Decaying waterways need rebuilding, too

Decaying waterways need rebuilding, too

by JOE CAHILL

Thinkstock

Thinkstock

Crain's Chicago Business, 9/26/14

Warnings about our crumbling infrastructure tend to focus on highways and bridges, railroads and subway systems. And there's no question that these surface systems, in Illinois and around the country, need a lot of attention.

But what about our waterways? We hear less concern about the state of our aquatic transportation infrastructure.

Many forget that Chicago's status as the nation's transportation hub is rooted in the era when most goods moved by water. Its rise from remote trading post to mid-continent metropolis began when immigrant laborers arrived to dig the Illinois & Michigan Canal, which connected the Great Lakes to the Mississippi River and the Gulf of Mexico.

Fewer still appreciate the continuing role of water shipping in our economy. Boats and barges transport everything from steel to soybeans across our state. Nearly all Illinois' agricultural exports leave the state by boat.

True, they play second fiddle to trucks and trains these days. But still, the numbers are impressive.

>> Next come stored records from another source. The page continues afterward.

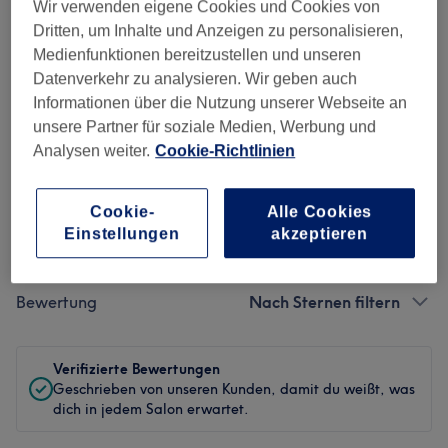
Ambiente
Wir verwenden eigene Cookies und Cookies von
Dritten, um Inhalte und Anzeigen zu personalisieren,
Sauberkeit
Medienfunktionen bereitzustellen und unseren
Datenverkehr zu analysieren. Wir geben auch
Service
Informationen über die Nutzung unserer Webseite an
unsere Partner für soziale Medien, Werbung und
Analysen weiter.
Cookie-Richtlinien
Bewertungen filtern
Cookie-
Alle Cookies
Einstellungen
akzeptieren
Behandlung
Alle Bewertungen
Bewertung
Nach Sternen filtern
Verifizierte Bewertungen
Geschrieben von unseren Kunden, damit du weißt, was
dich in jedem Salon erwartet.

As my colleague Paul Merrion reported earlier this week, some 100 million tons of goods travel by water every year in Illinois. It would take 4 million trucks to carry that much cargo. Barges are also the cheapest form of cargo shipping.

But the story makes clear that our waterways are as bad off as the rest of our infrastructure, if not worse. Locks, dams and other shipping facilities built in the 1930s are giving way. Traffic on rivers and canals is slowing to a crawl, with congestion delays draining $7 billion annually from the Chicago-area economy, according to a business coalition led by the Illinois Chamber of Commerce.

THIS COULD GET UGLY

We're headed for a maritime shipping collapse. If nothing changes, we'll have to find 4 million trucks to haul those 100 million tons of cargo. Think what that would mean for Illinois' beat-up, congested highways. Another report estimates that if barge shipping on the Mississippi and Illinois rivers came to a halt in the St. Louis area, “truck traffic would double, traffic delays would increase fivefold and injuries and fatalities would increase from 36 to 45 percent on Interstate highways.”

What's needed, of course, is money for repairs. But in a time when Congress can't even agree on a highway funding bill, getting cash for overlooked water transportation systems has been difficult.

The Illinois Chamber coalition is trying to spur action by calling attention to the consequences of letting locks and dams disintegrate. Their report notes that preventive maintenance has been abandoned, with dwindling funds reserved for fixing equipment as it breaks down.

That's no way to run a waterway. But it's the only option left until Congress comes across with more funding. Ironically, funding has been authorized, but not appropriated. In Washington, appropriation is everything. Unfortunately, it's also where everything slides into the partisan stalemate.

But this is an issue that should transcend partisanship, at least for the Illinois delegation. They need to break this logjam.